You make and store a checksum of the master password with SHA256 in addition to encrypting it. I expect this is because you need a way to tell if the user's password is correct. I've never seen this done before, and it has me concerned, but I don't know for sure that it's an issue. Thought I'd mention it anyway. Source. At least with CCM mode (and I think with OCB2) it shouldn't successfully decrypt if you have the wrong password.
A checksum was previously stored with the master key to verify that it is valid. This could potentially weaken the security of the mater key since, as mentioned in Cryptography StackExchange link, "in the standard model of hash functions there isn't a requirement that hash outputs not have properties that leak information about the input". It was also unnecessary since the decryption algorithm in use would fail if the key is invalid, so the additional checksum was not needed.
This has also been addressed by the new master key upgrading tool. If you have performed the upgrade, the checksum will be gone from your master key.
Encrypting local secrets with a keychain service
I was looking through your encryption implementation for Joplin and I have a few comments and concerns. I don't see anything that I know is a critical issue, but there are a number of choices and weaknesses that I'd like to lend you some advice about.
OCB2, the chosen multi-block cipher mode has had some weaknesses identified in the last few years. I don't know this mode well since it's not a NIST-approved mode, but here's a paper on the topic. I get the impression it's not considered a good choice anymore. Source
Running key expansion on a random key: Your encrypt function uses either 1k or 10k rounds of key derivation. The goal of this is to reduce brute-force attacks against user-chosen passwords. This function appears to me to be used for both password-based key derivation (at 10k rounds) and bulk encryption of data from a randomly-generated "master key" (at 1k rounds). The bulk encryption does not need the password expansion since the key is randomly generated (presumably with a cryptographically strong generator). I suspect this could be a major performance issue on the bulk encryption of raw data, so if you're finding encryption slow, this is maybe why.
You make and store a checksum of the master password with SHA256 in addition to encrypting it. I expect this is because you need a way to tell if the user's password is correct. I've never seen this done before, and it has me concerned, but I don't know for sure that it's an issue. Thought I'd mention it anyway. Source. At least with CCM mode (and I think with OCB2) it shouldn't successfully decrypt if you have the wrong password.

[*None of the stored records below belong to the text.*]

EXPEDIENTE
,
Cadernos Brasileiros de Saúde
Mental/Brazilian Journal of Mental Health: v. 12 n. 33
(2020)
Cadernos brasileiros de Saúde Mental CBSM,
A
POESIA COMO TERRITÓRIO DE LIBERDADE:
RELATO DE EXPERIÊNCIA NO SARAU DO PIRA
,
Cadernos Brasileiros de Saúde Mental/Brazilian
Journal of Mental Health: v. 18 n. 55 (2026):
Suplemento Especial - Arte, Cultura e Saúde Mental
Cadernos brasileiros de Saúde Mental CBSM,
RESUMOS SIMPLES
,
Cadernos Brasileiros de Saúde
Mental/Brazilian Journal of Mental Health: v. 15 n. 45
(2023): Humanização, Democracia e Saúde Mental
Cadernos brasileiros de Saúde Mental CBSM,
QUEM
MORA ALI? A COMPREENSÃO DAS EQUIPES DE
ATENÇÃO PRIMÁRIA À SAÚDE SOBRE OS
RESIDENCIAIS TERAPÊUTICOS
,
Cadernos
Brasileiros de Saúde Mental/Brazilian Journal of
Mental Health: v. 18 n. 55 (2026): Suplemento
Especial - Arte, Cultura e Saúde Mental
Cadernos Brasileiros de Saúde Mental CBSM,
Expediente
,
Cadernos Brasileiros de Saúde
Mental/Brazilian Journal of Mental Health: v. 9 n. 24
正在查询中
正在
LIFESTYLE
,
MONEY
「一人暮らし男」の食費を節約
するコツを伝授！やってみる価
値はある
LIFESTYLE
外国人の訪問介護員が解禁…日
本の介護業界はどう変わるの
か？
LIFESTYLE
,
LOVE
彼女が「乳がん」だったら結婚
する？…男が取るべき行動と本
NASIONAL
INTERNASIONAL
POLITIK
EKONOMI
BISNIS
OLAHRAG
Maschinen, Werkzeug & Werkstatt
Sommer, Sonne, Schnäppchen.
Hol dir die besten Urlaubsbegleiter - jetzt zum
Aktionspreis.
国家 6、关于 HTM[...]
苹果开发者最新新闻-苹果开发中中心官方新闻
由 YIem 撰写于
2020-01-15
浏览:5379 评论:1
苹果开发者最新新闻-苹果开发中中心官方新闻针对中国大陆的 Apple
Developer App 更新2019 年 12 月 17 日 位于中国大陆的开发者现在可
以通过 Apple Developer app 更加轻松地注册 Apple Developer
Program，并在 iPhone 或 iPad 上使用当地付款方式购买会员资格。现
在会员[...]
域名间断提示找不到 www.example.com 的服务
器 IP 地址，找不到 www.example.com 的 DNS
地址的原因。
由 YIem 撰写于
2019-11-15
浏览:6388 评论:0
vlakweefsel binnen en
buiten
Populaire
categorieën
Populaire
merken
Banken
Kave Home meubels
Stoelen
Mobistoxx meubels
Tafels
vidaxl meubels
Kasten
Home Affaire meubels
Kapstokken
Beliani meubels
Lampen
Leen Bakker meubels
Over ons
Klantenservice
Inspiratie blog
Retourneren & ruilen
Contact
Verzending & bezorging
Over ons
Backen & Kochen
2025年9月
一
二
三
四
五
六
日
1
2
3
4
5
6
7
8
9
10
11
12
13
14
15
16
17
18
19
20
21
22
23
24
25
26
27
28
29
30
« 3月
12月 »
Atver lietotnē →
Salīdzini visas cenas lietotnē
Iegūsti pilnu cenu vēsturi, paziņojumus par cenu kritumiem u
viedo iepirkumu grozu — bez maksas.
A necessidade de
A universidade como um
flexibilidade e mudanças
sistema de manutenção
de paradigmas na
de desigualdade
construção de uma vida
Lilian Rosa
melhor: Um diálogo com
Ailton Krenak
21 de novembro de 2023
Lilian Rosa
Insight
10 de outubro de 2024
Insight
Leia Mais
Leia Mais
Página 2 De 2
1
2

Now I did notice that you cache the plain text password in the database, which is a bit concerning, but I guess the security model of your encryption approach is that it happens during sync, not locally. The generally accepted approach [to store secrets] is to use a keychain service, which is available pretty much on all modern platforms.
Passwords are indeed cached locally, so that you don't have to input it again every time a note needs to be encrypted or decrypted for synchronisation. It is assumed that your local device is secure, which is why for now passwords were cached locally.
To improve security however, future versions of Joplin will use the system keychain whenever it is available. A pull request is in progress to add this feature.
To conclude I'd like to thank Isaac Potoczny-Jones for conducting this audit and revealing these potential security issues. Joplin is now much safer as a result.